White House spokeswoman Abigail Jackson commented on Harris’s interview with the BBC, saying that, after her election loss, the former Trump challenger failed to understand that “the American people are not interested in her absurd lies.” However, it appears that the 2024 race could be a repeat. MAGA podcaster and former West Wing aide Steve Bannon suggested in a recent interview that there is a plan for President Donald Trump to try to defy the Constitution and seek a third term in office in 2028.

“Trump is going to be president in 2028, and people are just going to have to adjust to that,” he told The Economist on October 23. Although Bannon, who served four months in prison last year and has pleaded guilty to separate fraud charges, does not have the same power in the White House as he did during Trump’s first term, he indicated that there are “a lot of different options” to keep his former boss in the presidency. “At the right time, we will present what the plan is,” Bannon said. “But there is a plan.”

TRUMP’S PLANS

Trump has publicly mentioned the idea on numerous occasions since winning re-election in 2024, despite the fact that the 22nd Amendment prohibits a president from serving more than two four-year terms, regardless of whether they were consecutive.
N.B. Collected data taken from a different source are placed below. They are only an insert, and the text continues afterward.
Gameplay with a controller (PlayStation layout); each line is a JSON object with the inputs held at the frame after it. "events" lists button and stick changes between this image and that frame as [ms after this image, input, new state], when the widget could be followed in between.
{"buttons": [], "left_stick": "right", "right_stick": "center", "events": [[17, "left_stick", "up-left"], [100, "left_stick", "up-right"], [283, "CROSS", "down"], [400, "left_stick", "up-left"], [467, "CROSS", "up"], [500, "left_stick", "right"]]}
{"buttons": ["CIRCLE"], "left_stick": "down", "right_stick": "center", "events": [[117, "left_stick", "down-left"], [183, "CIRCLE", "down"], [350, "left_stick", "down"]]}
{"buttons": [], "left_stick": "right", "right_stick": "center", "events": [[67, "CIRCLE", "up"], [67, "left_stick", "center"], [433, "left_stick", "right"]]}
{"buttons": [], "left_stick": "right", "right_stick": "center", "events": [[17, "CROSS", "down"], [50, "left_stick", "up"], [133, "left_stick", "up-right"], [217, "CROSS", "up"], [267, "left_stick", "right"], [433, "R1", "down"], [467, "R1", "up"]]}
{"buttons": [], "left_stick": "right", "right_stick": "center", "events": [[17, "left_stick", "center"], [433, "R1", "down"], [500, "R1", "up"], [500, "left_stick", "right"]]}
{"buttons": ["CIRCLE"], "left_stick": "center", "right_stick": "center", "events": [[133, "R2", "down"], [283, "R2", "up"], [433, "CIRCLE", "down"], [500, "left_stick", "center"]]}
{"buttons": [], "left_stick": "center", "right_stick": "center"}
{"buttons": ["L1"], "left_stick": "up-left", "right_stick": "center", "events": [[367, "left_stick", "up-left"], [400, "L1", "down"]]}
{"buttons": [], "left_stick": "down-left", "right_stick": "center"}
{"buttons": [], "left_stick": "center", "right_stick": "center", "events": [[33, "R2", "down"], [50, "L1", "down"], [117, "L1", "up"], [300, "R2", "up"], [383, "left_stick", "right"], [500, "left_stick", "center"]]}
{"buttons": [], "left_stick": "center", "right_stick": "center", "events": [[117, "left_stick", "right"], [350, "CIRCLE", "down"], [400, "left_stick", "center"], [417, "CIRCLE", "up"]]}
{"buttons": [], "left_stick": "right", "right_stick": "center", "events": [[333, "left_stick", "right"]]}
Presidential term limits are a central tenet of American democracy and the American political system.

Trump’s claims about renting the White House are just one of many examples of his willingness to overstep the boundaries of executive authority. Republicans in Congress have so far dismissed the president’s comments about serving a third term. Senate Majority Leader John Thune, a Republican from South Dakota, told reporters in March that Trump could not stay in the White House “without an amendment to the Constitution.”